Project Ezra Schools - Established 1985
Miskito Indians, an indigenous tribe residing along the Caribbean coast of Honduras & Nicaragua.
Living in one of the most remote corners of the Central America means access to this area is limited to airplanes, boats, and foot. The principle highway through this region is the Coco River, the border between Honduras & Nicaragua.
In 1980, the Marxist Sandinista government of Nicaragua took control of the Miskito people. They confiscated boats, motors, and vehicles. Cubans arrived and began teaching a very atheistic & militaristic curriculum using drawings of assault rifles and grenades in their math books. Miskito leaders that resisted began to “disappear”, causing an armed uprising against the Sandinistas. As a result, in 1981 the government began a campaign to remove all inhabitants from the Coco River. Houses were burned, cattle killed, and fruit trees cut. 60,000 refugees escaped to neighboring Honduras. Over 100 communities were destroyed.
Rio Coco Chief Michael Bagby traveled from Maui to Honduras in 1984 with a relief team to deliver supplies donated by many individuals and churches on Maui, working with Truman Cunningham, a Miskito who coordinated the relief project.

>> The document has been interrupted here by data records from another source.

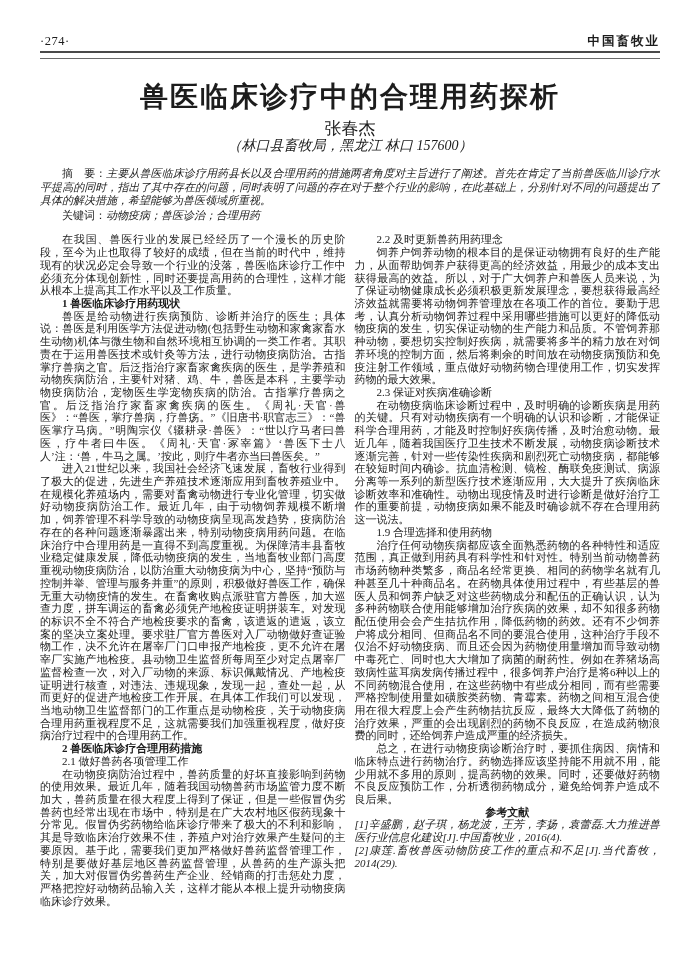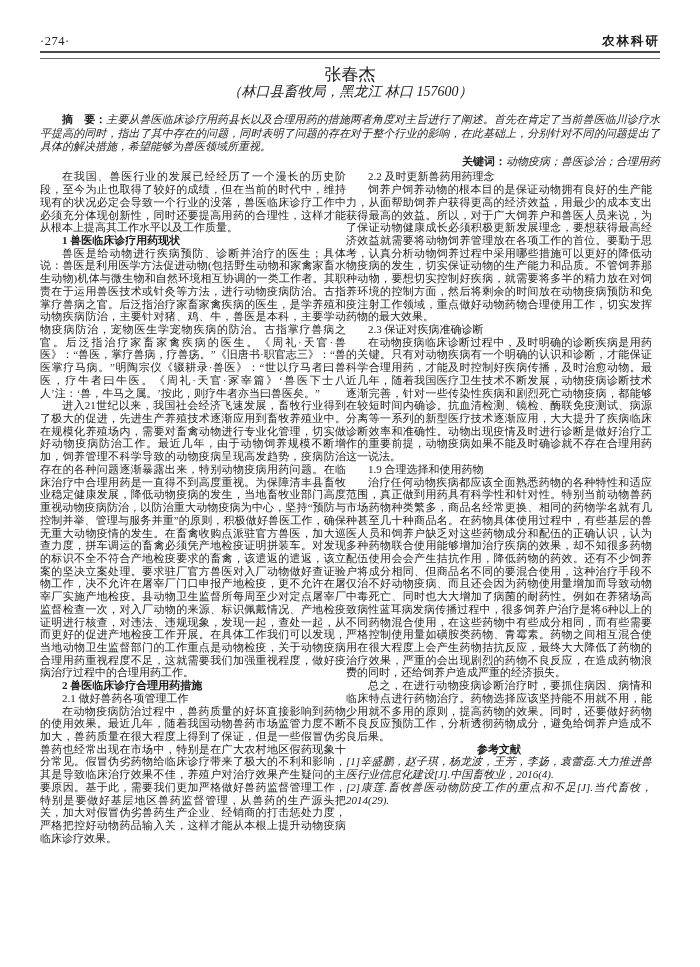--- a/index.html
+++ b/index.html
@@ -65,30 +65,30 @@
     text-align: justify;
     font-style: italic;
     text-indent: 2em;
   }
   .keywords-block {
     font-size: 11px;
     line-height: 13.6px;
     font-style: italic;
     text-indent: 2em;
     margin-top: 1px;
-    text-align: right;
   }
   .inline-label {
     font-style: normal;
-    font-weight: bold;
+    font-weight: normal;
   }
   
   .columns {
     display: flex;
-    margin-top: 2px;
+    gap: 9px;
+    margin-top: 11px;
     font-family: Liberation Serif, serif;
   }
   .col {
     width: 306px;
     font-size: 11px;
     line-height: 12.72px;
     text-align: justify;
   }
   .blk { margin: 0; }
   .para { text-indent: 2em; }
@@ -97,24 +97,25 @@
   .center-heading { text-align: center; font-weight: bold; }
   .ref { font-style: italic; }
 </style>
 </head>
 <body>
 
 <div class="page">
 
   <div class="running-head">
     <span class="page-number">·274·</span>
-    <span class="journal-section">农林科研</span>
+    <span class="journal-section">中国畜牧业</span>
   </div>
   <div class="head-rule"></div>
 
+  <div class="article-title">兽医临床诊疗中的合理用药探析</div>
   <div class="article-author">张春杰</div>
   <div class="article-affiliation">（林口县畜牧局，黑龙江 林口 157600）</div>
 
   <div class="abstract-block">
     <span class="inline-label">摘　要：</span><span>主要从兽医临床诊疗用药县长以及合理用药的措施两者角度对主旨进行了阐述。首先在肯定了当前兽医临川诊疗水平提高的同时，指出了其中存在的问题，同时表明了问题的存在对于整个行业的影响，在此基础上，分别针对不同的问题提出了具体的解决措施，希望能够为兽医领域所重视。</span>
   </div>
   <div class="keywords-block">
     <span class="inline-label">关键词：</span><span>动物疫病；兽医诊治；合理用药</span>
   </div>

In 1985 a Miskito teacher, Augusto Vicente, asked for help starting a school for refugee children. We purchased notebooks and pencils and Augusto began teaching a class that year. The following year, Sharon & Earl Washburn, teachers from Washington, helped us train teachers. Michael flew to Tegucigalpa, where he met Victoria Palacios, a professor of education and author of the “Coleccion Catrichitos” curriculum. Victoria volunteered to train our teachers and supply us with her schoolbooks.
In 1987, we began primary schools in 12 refugee villages and named the effort “Project Ezra” after a famous Biblical refugee. It was the following year that Laura Uyeda, President of Rio Coco, joined the team as Michael’s wife.
The war ended in 1990, and all the refugees returned to Nicaragua. The new Minister of Education asked us to cross the Coco River and become the “official” school in eight communities on the lower Rio Coco. Since then Project Ezra has grown in scope and quality.
Currently Project Ezra has primary and secondary schools in nine communities along the Rio Coco employing 54 teachers with an enrollment of over 1,600 students. Augusto Vicente still directs the school project with help from Truman’s son, Danilo Cunningham.
Over the past three decades, thanks to many volunteers, financial partners, and the Rio Coco Cafes, we have provided food and clothing, school supplies, teacher training, and educated thousands of Miskito children, many who are serving now as pastors, teachers and community leaders.